Wire the LEDs by pushing their legs into the ends of the wire jumpers as shown. The long, anode legs of the LEDs go to positive (D13) and the short, cathode legs to ground (G) so keep track of the wire colors you use!

 

Push the LEDs into their holders. Note: the holders may pop out from the sockets as the LEDs go in, then you can push the holders back in place.

Next, plug in the jumper wires as shown, with the anode leg wires in D13 and the ground leg wires into G for ground.

NeoPixel Strip

Now, you can plug the NeoPixel strip into the NeoPixel port on the HalloWing, then loop the strip into the skull. Face the pixels inward to avoid seeing too many individual light sources.

Speaker and Power

Finally, plug in the speaker and USB micro/B cable for programming and tuck the electronics into the skull. Next we'll be programming the HalloWing.

Code with CircuitPython

CircuitPython Setup

To get started, you'll want to set up your HalloWing by following this guide. When you're ready, and can upload code to the board return here.

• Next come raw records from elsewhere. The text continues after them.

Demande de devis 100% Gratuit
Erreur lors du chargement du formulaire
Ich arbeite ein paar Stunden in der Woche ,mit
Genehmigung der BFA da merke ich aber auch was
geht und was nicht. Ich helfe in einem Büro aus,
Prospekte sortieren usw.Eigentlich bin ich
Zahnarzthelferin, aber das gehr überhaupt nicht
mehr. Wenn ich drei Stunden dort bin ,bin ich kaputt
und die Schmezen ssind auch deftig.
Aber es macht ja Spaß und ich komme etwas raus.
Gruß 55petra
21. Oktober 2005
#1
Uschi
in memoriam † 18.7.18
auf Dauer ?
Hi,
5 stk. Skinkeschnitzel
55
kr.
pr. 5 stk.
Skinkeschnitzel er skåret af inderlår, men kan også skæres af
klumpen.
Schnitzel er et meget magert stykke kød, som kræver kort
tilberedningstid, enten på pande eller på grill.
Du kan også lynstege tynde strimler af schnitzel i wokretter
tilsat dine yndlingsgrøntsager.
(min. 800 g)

Adafruit really likes using the Mu editor to edit the CircuitPython code. See this guide on loading and using Mu.

Libraries

You'll also need to add a code library for this project. Follow this guide on adding libraries. The only one you'll need is the neopixl.mpy file from the Circuit Python bundle in the 'lib' folder, so just drag it from your downloaded, unziped 'lib' folder onto the HalloWing.

Sound Files

The code was designed to call on seven different sound effects. These growls and screams come to us courtesy of the Creative Commons 3.0 licensed sound pack by Freesound.org user enochrooted.

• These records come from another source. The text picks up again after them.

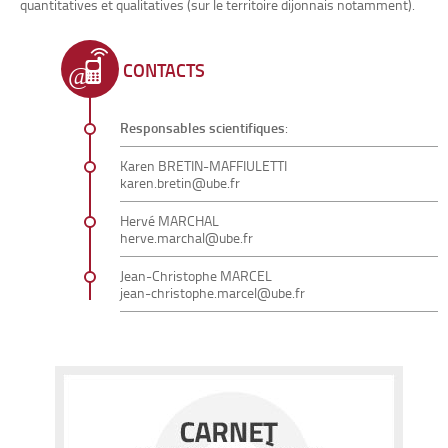
quantitatives et qualitatives (sur le territoire dijonnais notamment).
CONTACTS
Responsables scientifiques
:
Karen BRETIN-MAFFIULETTI
karen.bretin@ube.fr
Hervé MARCHAL
herve.marchal@ube.fr
Jean-Christophe MARCEL
jean-christophe.marcel@ube.fr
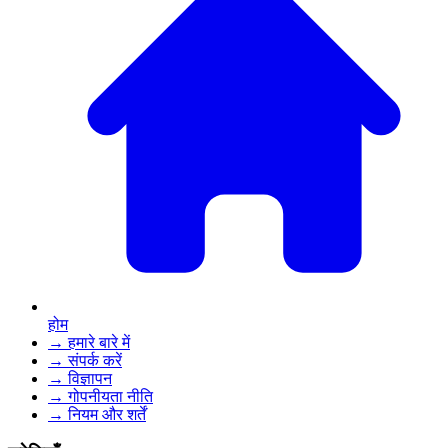
होम
→ हमारे बारे में
→ संपर्क करें
→ विज्ञापन
→ गोपनीयता नीति
→ नियम और शर्तें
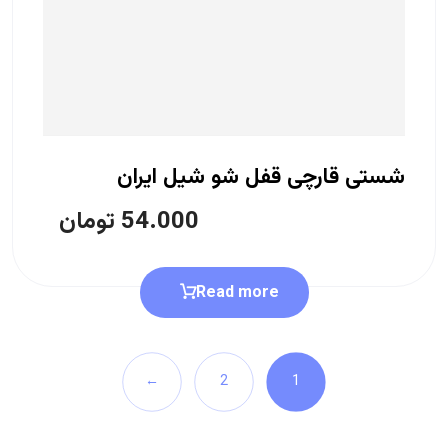
شستی قارچی قفل شو شیل ایران
54.000
تومان
Read more
←
2
1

Download this zip file and uncompress it to get the sounds. Drag the .wav files onto your HalloWing (it will show up as the USB drive CIRCUITPY).

Code

Here is the code we'll use. Copy it and then paste in Mu. Save it to your HalloWing as code.py

import time
import board
import digitalio
import audioio
import neopixel

# user variables
pix_rate = 0.03  # Increase the number to slow down the color chase
blink_times = 2  # number of times the eyes blink between color chases
blink_speed = 0.1  # speed of the blinks, lower numbers are faster
rest_time = 3  # time between color changes e.g. '3' = 3 sec, '300'= 5 mins.

#  setup
NEOPIXEL_PIN = board.EXTERNAL_NEOPIXEL
NUM_PIXELS = 30
pixels = neopixel.NeoPixel(NEOPIXEL_PIN, NUM_PIXELS)

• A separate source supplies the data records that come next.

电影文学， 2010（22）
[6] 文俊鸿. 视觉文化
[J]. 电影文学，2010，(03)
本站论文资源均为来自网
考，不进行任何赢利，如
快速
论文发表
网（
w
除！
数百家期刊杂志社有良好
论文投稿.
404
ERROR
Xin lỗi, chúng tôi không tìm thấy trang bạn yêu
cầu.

led = digitalio.DigitalInOut(board.D13)
led.direction = digitalio.Direction.OUTPUT
led.value = True
time.sleep(0.5)

ORANGE = (255, 30, 0)
PURPLE = (200, 0, 255)
RED = (255, 0, 0)
GREEN = (0, 255, 0)
BLACK = (0, 0, 0)

COLORS = [ORANGE, PURPLE, RED, GREEN, ORANGE, PURPLE, RED]

pixels.fill(ORANGE)
pixels.show()

def color_chase(color, wait):
    for i in range(NUM_PIXELS):
        pixels[i] = color
        time.sleep(wait)
        pixels.show()


def blink(times, speed):
    for _ in range(times):
        led.value = False
        time.sleep(speed)
        led.value = True
        time.sleep(speed)

def play_waves(file_num):
    wave_file = open(wave_files[file_num], "rb")  # open a wav file
    wave = audioio.WaveFile(wave_file)
    audio.play(wave)  # play the wave file
    while audio.playing:  # allow the wav to finish playing
        pass
    wave_file.close()  # close the wav file

wave_files = ["alex_deepgrowl1.wav", "alex-highgrowl1.wav", "alex-squeal1.wav",
              "toni-deepgrowl.wav", "toni-highgrowl2.wav","toni-pigsqueal.wav",
              "toni-pitchedscream2.wav"]
audio = audioio.AudioOut(board.A0)

while True:
    for k in range(len(wave_files)):
        blink(blink_times, blink_speed)
        color_chase(COLORS[k], pix_rate)
        play_waves(k)
        time.sleep(rest_time)

With the code uploaded to your HalloWing you can now turn down the lights and get ready for the wonderful creepiness of your Milk Jug Glow Skull! Perfect for decorating for Halloween, or even year-round!